On the north side of Barangaroo’s waterfront near Cirrus, there’s a back alley with a lift. Take it to P1 and you’ll find Nola. It has 270 seats, water views, around 500 whiskies, a 2.5-metre-long open-grill fire pit and a hickory-packed smoker filling the restaurant with that American barbeque smell.
It’s likely much of the early crowd has come from The Swinging Cat, the other venue by co-owners Pete Fischer and Richard Duff (who’s also the chef). It was the first place Fischer started pouring New Orleans cocktails and serving the boutique, high-end American whiskey he imports.

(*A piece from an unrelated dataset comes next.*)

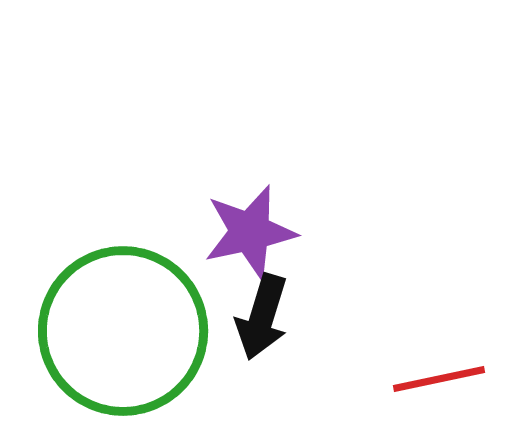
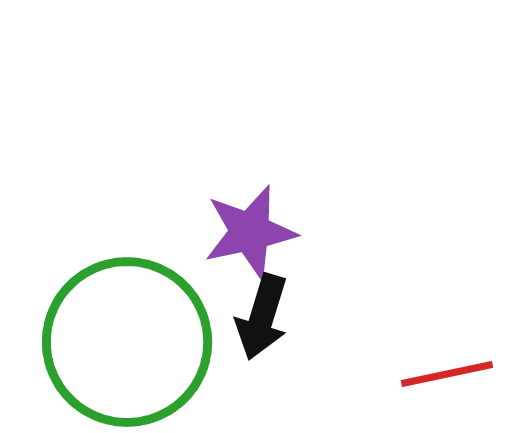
green circle: moved 4 px right, 11 px down
red line: moved 8 px right, 5 px up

The kitchen’s massive fire pit and smoker punches out dry-aged beef brisket; pulled pork shoulder; and tea-brined, blackened chicken. There are also New Orleans classics such as oysters Rockefeller-style with watercress, garlic and brioche crumbs, and grilled, buttery, red-claw yabbies (they’d call them crayfish in the US).
The bar mixes New Orleans classics such as a Sazerac; a rum-and-passionfruit Hurricane; and a Ramos Gin Fizz that uses cream, lemon and egg. Nola also does a few small bites, such as Cajun fried calamari, po’ boys and Maryland-style crab cakes.
It’s even styled like New Orleans with the four quarters of the city represented by four sections. There’s a plush French Colonial VIP lounge; a copper bar with dark carpets and room for a jazz band; a wooden, brightly coloured private room; and a dining area painted with pastels, timber and greenery.